[Saved entries]
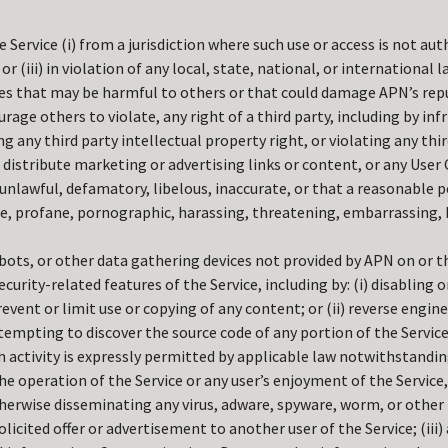
e Service (i) from a jurisdiction where such use or access is not auth
or (iii) in violation of any local, state, national, or international l
ies that may be harmful to others or that could damage APN’s rep
urage others to violate, any right of a third party, including by inf
 any third party intellectual property right, or violating any thir
r distribute marketing or advertising links or content, or any User
 unlawful, defamatory, libelous, inaccurate, or that a reasonable 
e, profane, pornographic, harassing, threatening, embarrassing, 
obots, or other data gathering devices not provided by APN on or t
ecurity-related features of the Service, including by: (i) disabling
event or limit use or copying of any content; or (ii) reverse engin
tempting to discover the source code of any portion of the Service
 activity is expressly permitted by applicable law notwithstanding
he operation of the Service or any user’s enjoyment of the Service, 
herwise disseminating any virus, adware, spyware, worm, or other m
licited offer or advertisement to another user of the Service; (iii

*DIRECTIONS FOR THIS TASK:*
What is needed is an exact copy of the entries, without any images.

*RESULT FOR THIS EXERCISE:*
e Service (i) from a jurisdiction where such use or access is not auth
or (iii) in violation of any local, state, national, or international l
ies that may be harmful to others or that could damage APN’s rep
urage others to violate, any right of a third party, including by inf
 any third party intellectual property right, or violating any thir
r distribute marketing or advertising links or content, or any User
 unlawful, defamatory, libelous, inaccurate, or that a reasonable 
e, profane, pornographic, harassing, threatening, embarrassing, 
obots, or other data gathering devices not provided by APN on or t
ecurity-related features of the Service, including by: (i) disabling
event or limit use or copying of any content; or (ii) reverse engin
tempting to discover the source code of any portion of the Service
 activity is expressly permitted by applicable law notwithstanding
he operation of the Service or any user’s enjoyment of the Service, 
herwise disseminating any virus, adware, spyware, worm, or other m
licited offer or advertisement to another user of the Service; (iii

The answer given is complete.